Most parents report the symptoms of ASD occurred at onset within first year of life (8). Treatment of ASD is highly challenging as there is no single treatment and it requires a set of treatment which needs to be extended to the affected child based on its presentation of ASD. An intensive care, sustained special education programs and behavior therapy can restore the self care, social and job skill of the affected child. Hence, proper awareness on ASD characters among the health care professionals is imperative to achieve an effective management of the ASD. It would be very helpful for medical undergraduate students if they are educated regarding the ASD as it will lead to proper surgical management of the disorder.
A study in this approach conducted by Monday et al., among medical, nursing and psychology students in Nigeria revealed mean score (out of 19) of 12.24± 3.24 (63%) for medical students, 10.76 ± 3.50 (56%) for nursing students and for psychology students it was 9.01 ± 3.76 (47%) (9). Medical students involved in their study were final year undergraduate students. But the clinical batch students participated in the present study was of preliminary clinical posting students with the clinical exposure of less than 6 months. Even then, the resulting score we observed was comparatively higher i.e., 9.41 ± 2.20 (67%). This is an appreciable fact wherein, our student’s attitude towards ASD found to be remarkably favorable. In the academic curricula, medical students will normally have longest duration of exposure in pediatrics and this duration helps them to acquire more knowledge about the ASD.
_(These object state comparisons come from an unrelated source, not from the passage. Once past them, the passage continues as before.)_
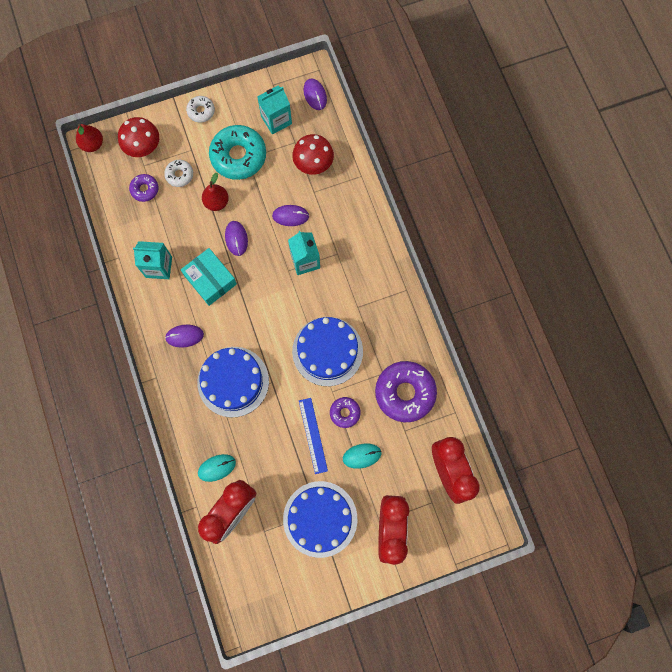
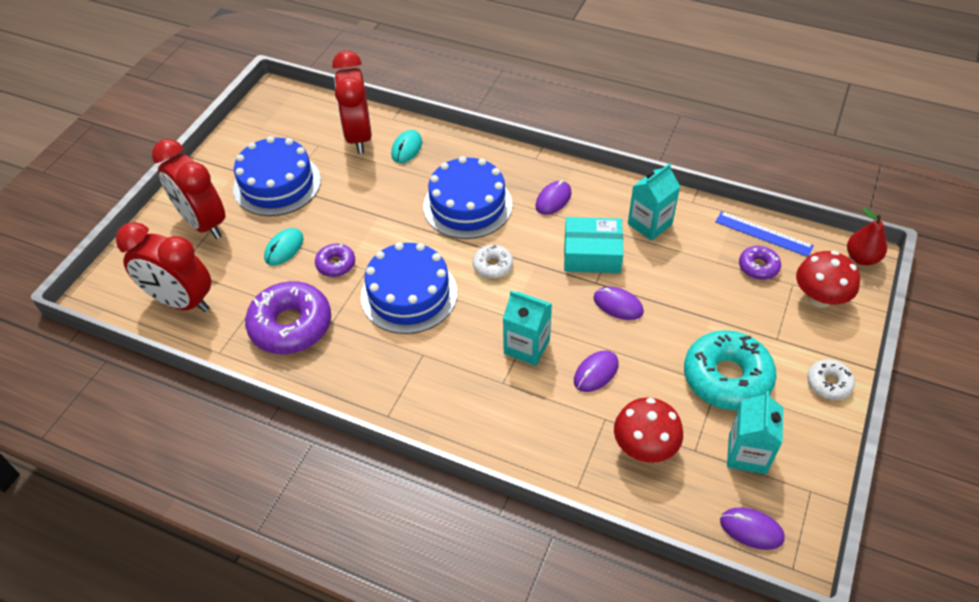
camera: 135 degrees right, 25 degrees down
(179, 175) = (750, 307): white donut -> white donut (493, 266)
(216, 202) = (682, 317): red pear -> none
(312, 435) = (348, 227): blue ruler -> blue ruler (763, 233)

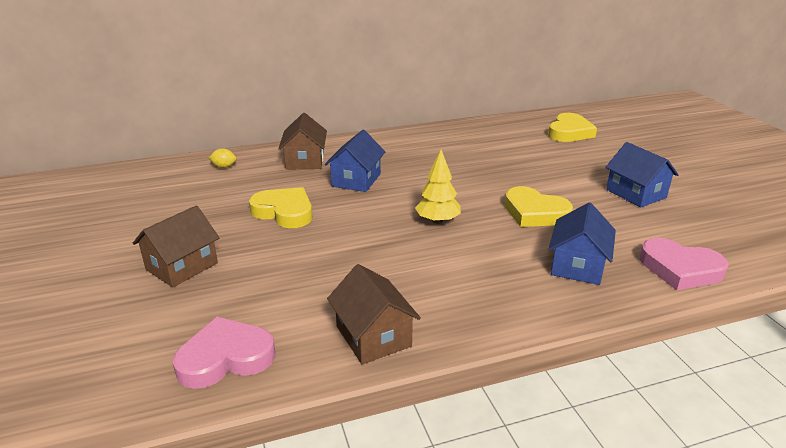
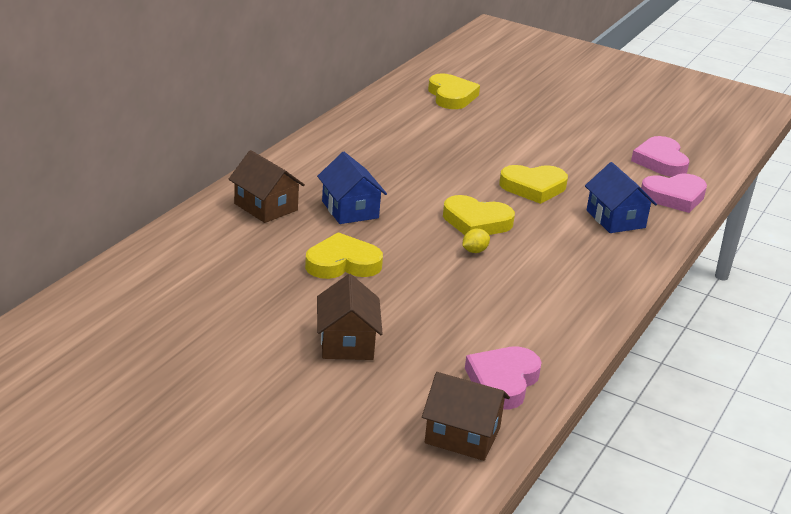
camera: 45 degrees left, 0 degrees up
(224, 167) = (196, 243): yellow lemon -> yellow lemon (474, 251)
(373, 336) = (568, 323): brown house -> brown house (462, 436)
(437, 221) = (476, 222): yellow tree -> yellow heart
(635, 193) = (577, 144): blue house -> none
(711, 233) = (660, 161): none -> pink heart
The result of current study on knowledge about ASD among the medical undergraduate students is slightly low irrespective of their curricular level. This indicates the need of awareness about the disorder during their basic science curricula which is warranted. Nevertheless, progressive improvement with the significant increment in their level of knowledge on ASD is highly appreciable and it reflects their positive attitude towards ASD.
Bakare et al., (10) in a research study performed on health care workers on availability of facilities and law caring for the needs and rights of children with childhood autism reported higher mean score. Health care workers like nurses will have maximum exposure with the ASD children, which make them understand better the mentality of the children and their needs. However, medical professionals are more into the treatment that necessitate them to be aware of the condition much better than any other health professionals.
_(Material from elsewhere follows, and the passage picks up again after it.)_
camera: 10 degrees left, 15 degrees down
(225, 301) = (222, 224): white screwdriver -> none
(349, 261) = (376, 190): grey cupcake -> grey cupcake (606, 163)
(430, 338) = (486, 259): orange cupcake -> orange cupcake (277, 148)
Significant progress in their knowledge or perception toward the ASD as the level of curricular advancement can be considered as a favorable trend that reflects the positive attitude towards ASD. This attitude is important as an autistic child needs a multi-disciplinary approach requiring services of professionals like pediatricians and others (9).
Promoting autism spectrum disorder knowledge may help in early diagnosis of an autistic child and it will also help influencing the help-seeking parents of an autistic child positively (11).
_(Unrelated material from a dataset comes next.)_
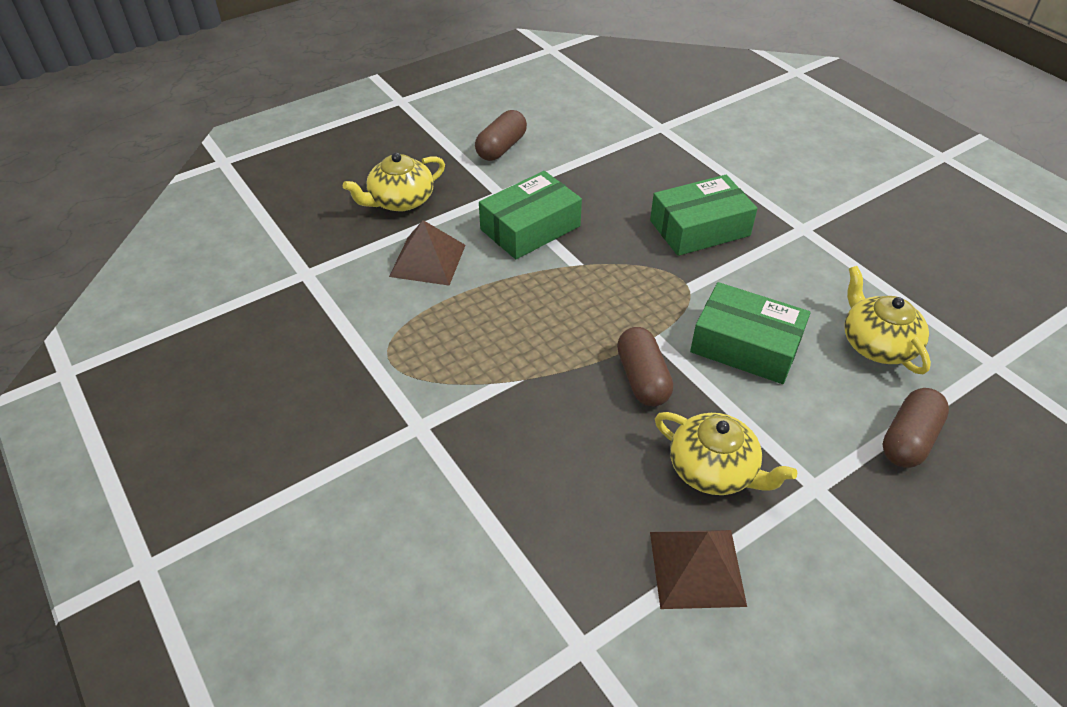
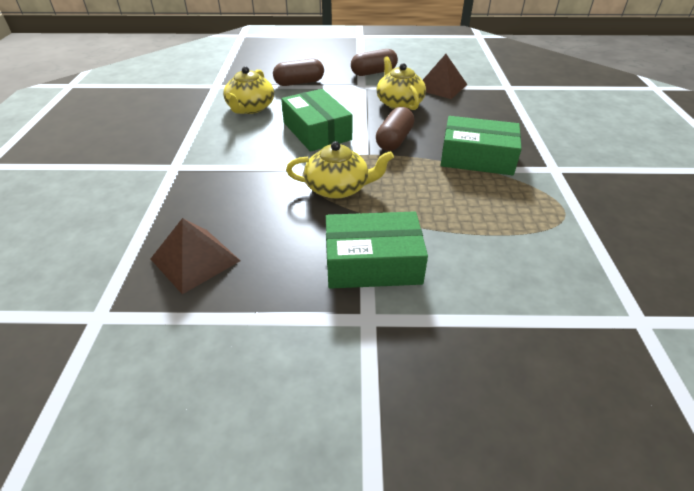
camera: 145 degrees left, 5 degrees down
(400, 201) = (496, 372): yellow teapot -> yellow teapot (338, 188)
(427, 260) = (496, 276): brown pyramid -> brown pyramid (195, 260)
(501, 148) = (304, 396): brown capsule -> brown capsule (373, 72)
(699, 228) = (238, 198): green box -> green box (477, 157)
The diverse expression of ASD symptoms poses diagnostic challenges to clinicians. Thorough knowledge about symptoms of ASD together with adequate clinical exposure is imperative for medical professionals to achieve an effective treatment for the affected child. Though the current survey revealed slightly lower level of knowledge about ASD among medical undergraduate students in their early curricular level, subsequent progressive improvement denotes, positive attitude of the student towards autistic disorders.